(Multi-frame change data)

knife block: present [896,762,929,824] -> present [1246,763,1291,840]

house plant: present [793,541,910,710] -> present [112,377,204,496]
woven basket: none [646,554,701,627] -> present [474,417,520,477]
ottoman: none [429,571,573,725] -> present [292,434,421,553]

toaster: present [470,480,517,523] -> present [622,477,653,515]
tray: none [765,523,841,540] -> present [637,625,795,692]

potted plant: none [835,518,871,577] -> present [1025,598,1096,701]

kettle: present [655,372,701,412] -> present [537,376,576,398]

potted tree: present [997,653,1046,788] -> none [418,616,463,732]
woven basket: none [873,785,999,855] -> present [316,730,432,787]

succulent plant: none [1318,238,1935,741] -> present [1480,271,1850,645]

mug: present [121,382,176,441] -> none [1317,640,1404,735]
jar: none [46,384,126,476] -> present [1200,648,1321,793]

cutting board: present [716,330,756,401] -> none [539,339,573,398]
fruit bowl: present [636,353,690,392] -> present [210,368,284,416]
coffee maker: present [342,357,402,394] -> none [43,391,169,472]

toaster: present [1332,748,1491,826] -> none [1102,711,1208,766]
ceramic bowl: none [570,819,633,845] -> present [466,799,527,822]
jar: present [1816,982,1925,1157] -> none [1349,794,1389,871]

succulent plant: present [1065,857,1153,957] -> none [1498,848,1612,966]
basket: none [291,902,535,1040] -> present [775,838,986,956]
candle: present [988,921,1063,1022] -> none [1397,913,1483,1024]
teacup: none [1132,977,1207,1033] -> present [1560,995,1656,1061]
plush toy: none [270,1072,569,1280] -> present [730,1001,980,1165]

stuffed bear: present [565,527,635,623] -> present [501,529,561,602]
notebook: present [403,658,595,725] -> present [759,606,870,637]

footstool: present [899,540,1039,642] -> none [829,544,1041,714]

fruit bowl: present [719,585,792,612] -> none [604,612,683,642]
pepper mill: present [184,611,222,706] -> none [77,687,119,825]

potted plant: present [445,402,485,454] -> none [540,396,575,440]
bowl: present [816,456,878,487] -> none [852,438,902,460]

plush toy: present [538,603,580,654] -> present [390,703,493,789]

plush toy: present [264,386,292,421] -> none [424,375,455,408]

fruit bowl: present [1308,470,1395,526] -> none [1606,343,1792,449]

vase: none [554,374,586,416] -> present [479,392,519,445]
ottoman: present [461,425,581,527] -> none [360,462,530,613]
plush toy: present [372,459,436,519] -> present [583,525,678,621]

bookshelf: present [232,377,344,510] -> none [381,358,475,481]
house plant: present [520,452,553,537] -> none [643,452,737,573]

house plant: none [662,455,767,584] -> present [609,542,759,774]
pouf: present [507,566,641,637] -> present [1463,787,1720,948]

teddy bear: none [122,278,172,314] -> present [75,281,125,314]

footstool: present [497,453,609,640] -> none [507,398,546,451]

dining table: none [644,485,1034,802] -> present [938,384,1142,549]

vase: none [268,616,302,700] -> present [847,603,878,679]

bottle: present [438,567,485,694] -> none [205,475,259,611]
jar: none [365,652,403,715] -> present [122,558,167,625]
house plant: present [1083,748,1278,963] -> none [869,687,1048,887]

_Task item:_ Output these and nothing else: the lines from the one holding "bookshelf: present [232,377,344,510]" through the final line of the entries above, exactly as they appear.

_Result:_
bookshelf: present [232,377,344,510] -> none [381,358,475,481]
house plant: present [520,452,553,537] -> none [643,452,737,573]

house plant: none [662,455,767,584] -> present [609,542,759,774]
pouf: present [507,566,641,637] -> present [1463,787,1720,948]

teddy bear: none [122,278,172,314] -> present [75,281,125,314]

footstool: present [497,453,609,640] -> none [507,398,546,451]

dining table: none [644,485,1034,802] -> present [938,384,1142,549]

vase: none [268,616,302,700] -> present [847,603,878,679]

bottle: present [438,567,485,694] -> none [205,475,259,611]
jar: none [365,652,403,715] -> present [122,558,167,625]
house plant: present [1083,748,1278,963] -> none [869,687,1048,887]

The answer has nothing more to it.